■ **Task statement**: After reading the data below, copy out every line that contains the word "только".

Top of Extracted entries

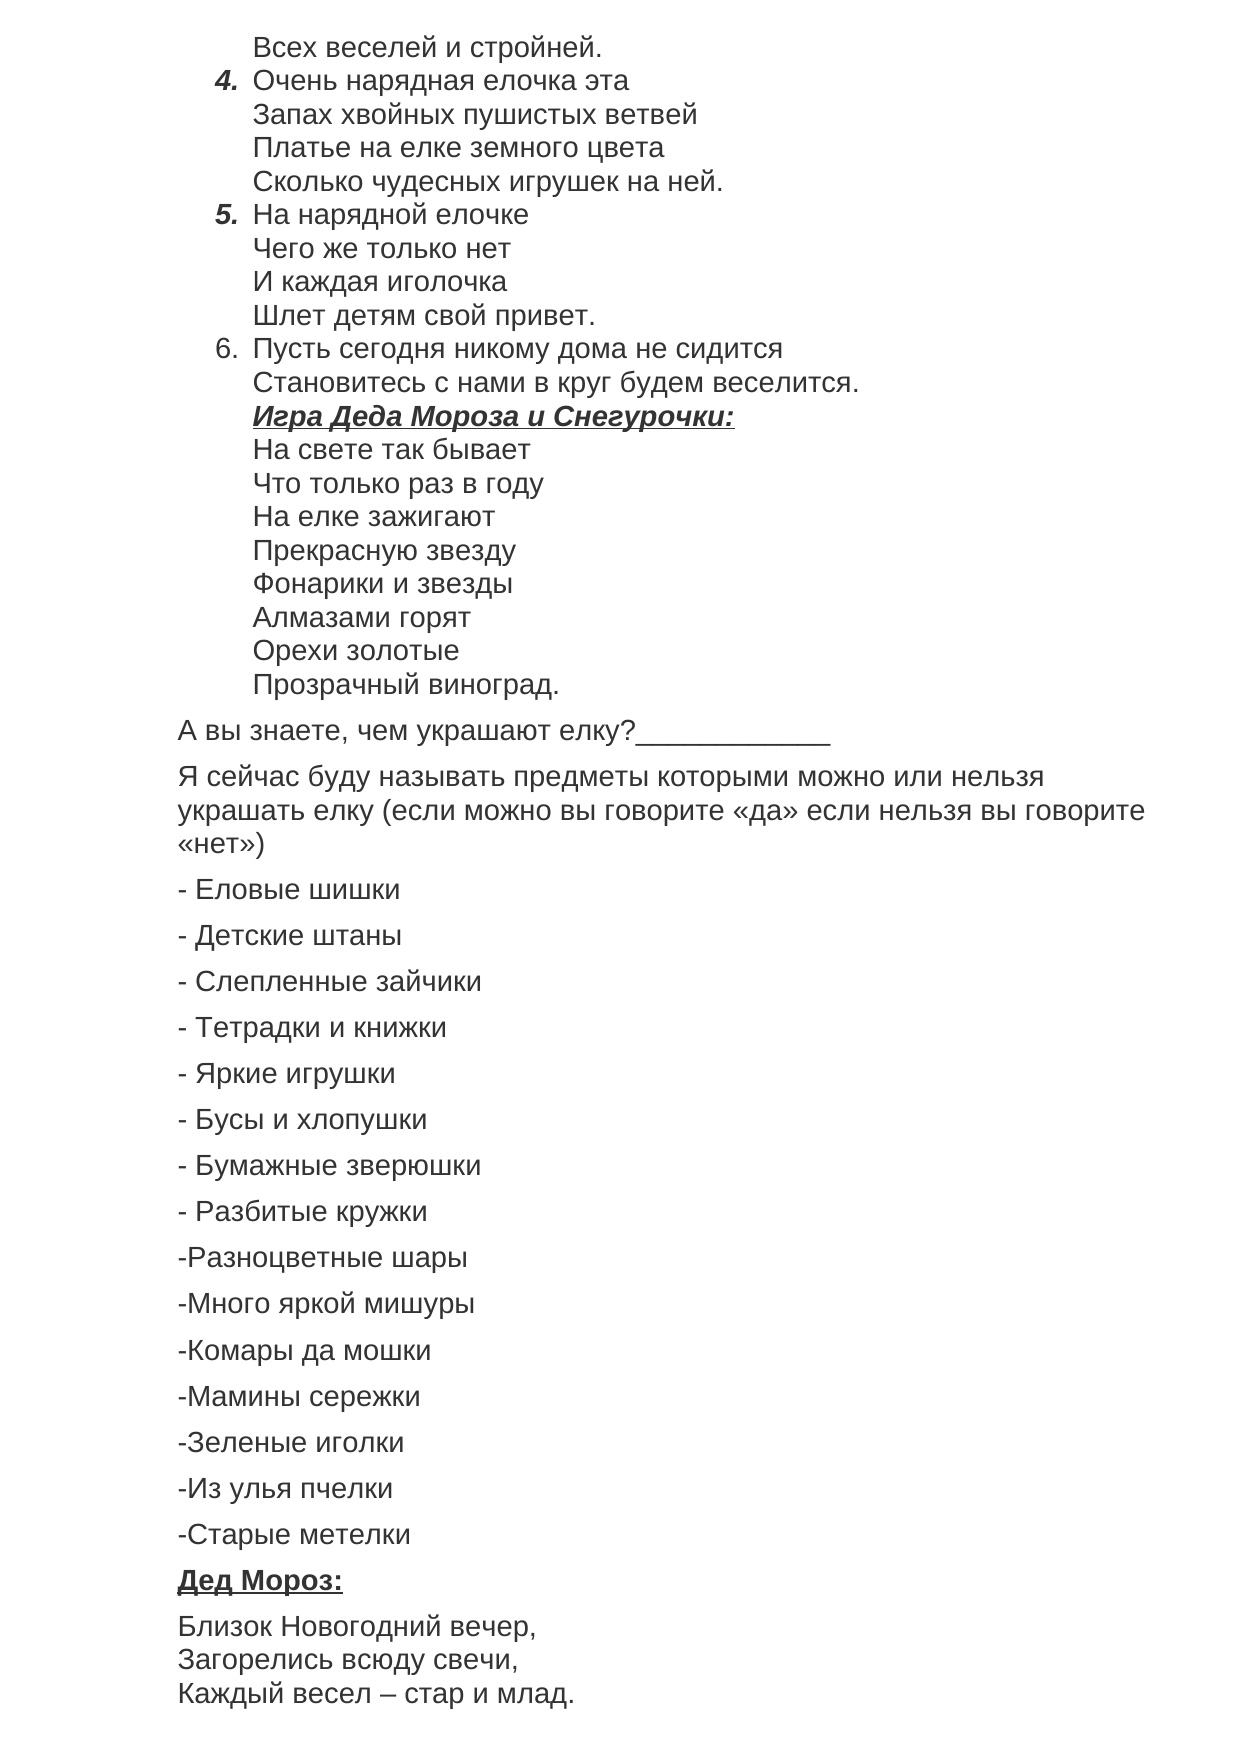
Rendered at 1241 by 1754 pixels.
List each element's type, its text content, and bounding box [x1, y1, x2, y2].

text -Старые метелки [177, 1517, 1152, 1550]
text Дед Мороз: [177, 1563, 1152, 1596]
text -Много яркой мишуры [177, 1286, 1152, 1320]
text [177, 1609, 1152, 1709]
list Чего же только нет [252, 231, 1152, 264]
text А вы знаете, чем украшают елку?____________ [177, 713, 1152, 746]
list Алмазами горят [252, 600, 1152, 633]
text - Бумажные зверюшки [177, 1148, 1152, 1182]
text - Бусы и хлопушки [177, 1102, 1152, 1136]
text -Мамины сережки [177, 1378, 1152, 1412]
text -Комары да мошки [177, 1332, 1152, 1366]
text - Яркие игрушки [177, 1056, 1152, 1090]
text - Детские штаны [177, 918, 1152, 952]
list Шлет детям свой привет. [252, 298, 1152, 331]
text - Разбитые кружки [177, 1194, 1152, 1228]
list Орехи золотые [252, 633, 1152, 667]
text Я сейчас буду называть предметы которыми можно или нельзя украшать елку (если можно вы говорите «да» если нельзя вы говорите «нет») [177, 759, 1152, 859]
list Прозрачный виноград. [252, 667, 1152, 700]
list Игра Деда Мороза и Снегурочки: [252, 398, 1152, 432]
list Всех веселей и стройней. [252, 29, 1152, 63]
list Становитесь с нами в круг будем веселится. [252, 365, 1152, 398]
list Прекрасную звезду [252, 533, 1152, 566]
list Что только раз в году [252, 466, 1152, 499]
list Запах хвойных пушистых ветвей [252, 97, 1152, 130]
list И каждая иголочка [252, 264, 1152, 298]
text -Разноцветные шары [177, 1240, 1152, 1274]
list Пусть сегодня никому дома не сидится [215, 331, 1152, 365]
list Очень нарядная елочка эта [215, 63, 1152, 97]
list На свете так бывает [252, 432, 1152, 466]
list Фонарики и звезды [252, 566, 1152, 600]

Bottom of Extracted entries

■ **Task response**:
list Чего же только нет [252, 231, 1152, 264]
list Что только раз в году [252, 466, 1152, 499]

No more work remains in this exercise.